Exercise goal:
Put the lines below into a Markdown table with the columns Row and Text, numbering each line and skipping blank ones. Leave the pictures out.

The records:
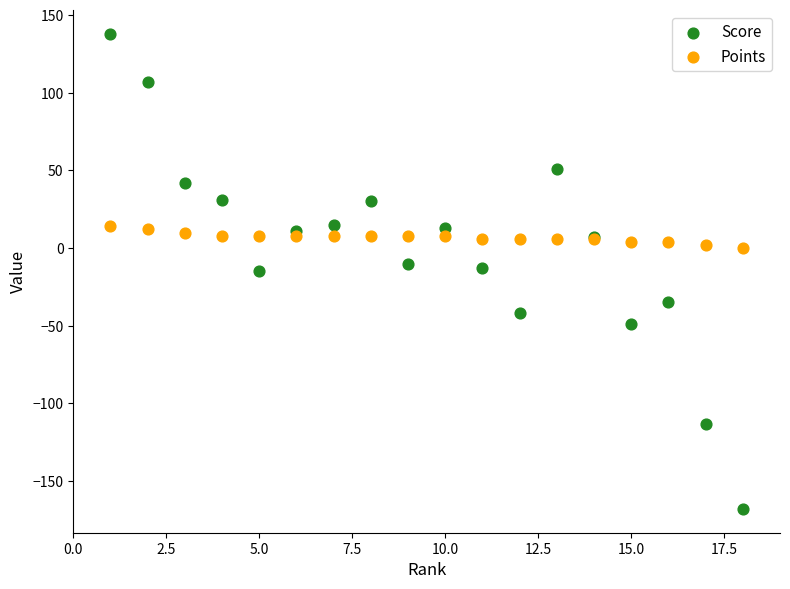

What are all the series names shown in the legend?

Score, Points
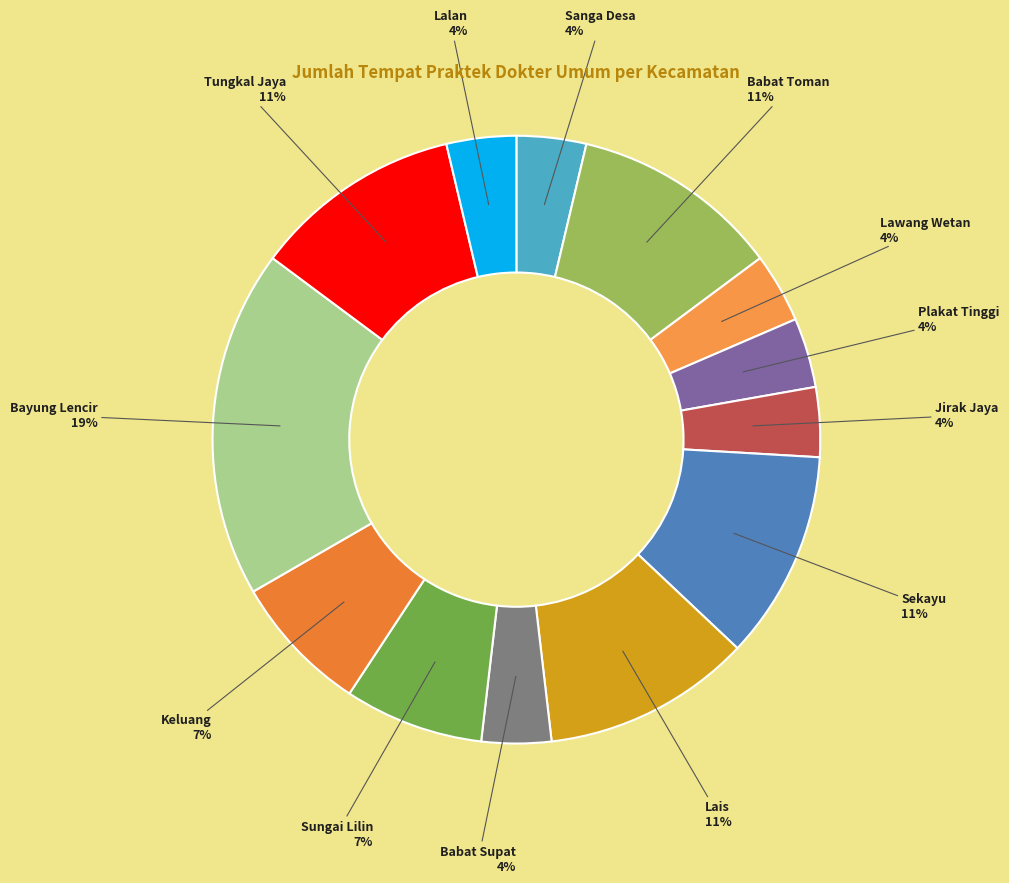

How many segments does this pie chart have?

13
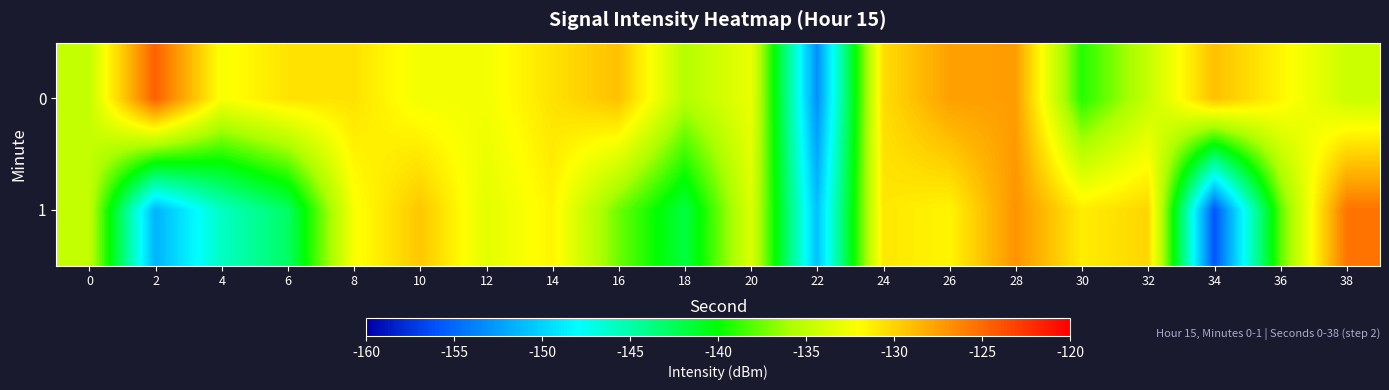

Rank the series at 14 from highest to lowest value.

0, 1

Result:
| Row | Text |
|---|---|
| 1 | What are all the series names shown in the legend? |
| 2 | Score, Points |
| 3 | How many segments does this pie chart have? |
| 4 | 13 |
| 5 | Rank the series at 14 from highest to lowest value. |
| 6 | 0, 1 |